In an industry where model cycles change faster than smartphone wallpapers, a 20-year partnership is no small milestone. Global auto giant Stellantis and Tata Motors Passenger Vehicles have officially celebrated two decades of collaboration by signing a fresh Memorandum of Understanding (MoU) — signaling that their joint journey is getting a sequel, not an end-credits roll.
Announced in Pune on 10 February 2026, the companies marked 20 years of their 50:50 joint venture — Fiat India Automobiles Private Limited (FIAPL) — with a renewed intent to explore deeper cooperation across manufacturing, engineering, and supply chain operations in India and overseas.
🚗 Numbers That Deserve a Standing Ovation (and Maybe a Parade Lap)
Over the past two decades, the JV hasn’t just been busy — it’s been properly industrial-strength busy:
- 1.37+ million vehicles produced since the partnership began
- Annual production capacity: ~222,000 vehicles
- Workforce: Nearly 5,000 employees
- Current output mix:
- 4 Jeep models
- 3 Tata Motors passenger vehicles
That’s not just collaboration — that’s a long-running automotive band that still sells out stadiums.
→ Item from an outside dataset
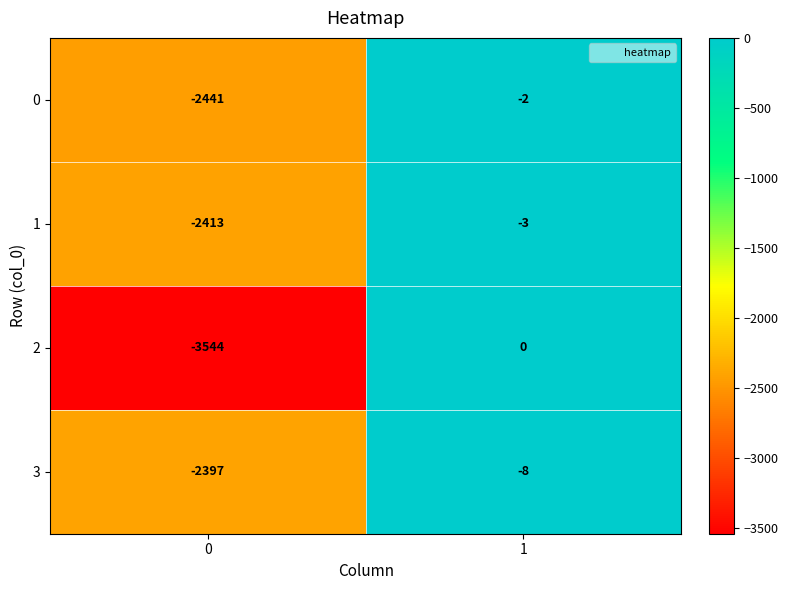

What is the total value across all series at 0?

-10795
🏭 Built on Nuts, Bolts, and Mutual Respect
The partners highlighted that FIAPL has evolved into a strong manufacturing and powertrain hub, backed by supply-chain excellence and process maturity. The JV combines Stellantis’ global platforms and technical depth with Tata Motors’ local market understanding and execution muscle — essentially global brains with desi street-smarts.
Grégoire Olivier, Chief Operating Officer, Asia Pacific at Stellantis, summed it up neatly, calling FIAPL “a testament to what two strong organizations can achieve together,” while emphasizing future-ready manufacturing, innovation, and sustainable growth as the next chapter.
Shailesh Chandra, MD & CEO of Tata Motors Passenger Vehicles, noted that the partnership has been built on trust, shared values, and a common vision — three things also recommended for marriages and long road trips.
🔧 What the New MoU Means
The newly signed MoU is not just ceremonial confetti. It opens the door to:
- Expanded manufacturing collaboration
- Joint engineering programs
- Stronger supply-chain integration
- Exploration of overseas opportunities
- Support for future-ready and sustainable mobility
In simple terms: after 20 years together, they’re not downsizing the relationship — they’re upgrading it.
With global supply chains being re-wired and India emerging as a critical auto manufacturing base, this renewed Stellantis–Tata Motors PV alignment could play a bigger role in export programs, electrified platforms, and next-gen vehicle architectures.
Two decades down, millions of cars later, and the partnership is still in gear — proof that in the auto world, some alliances age better than a well-maintained classic.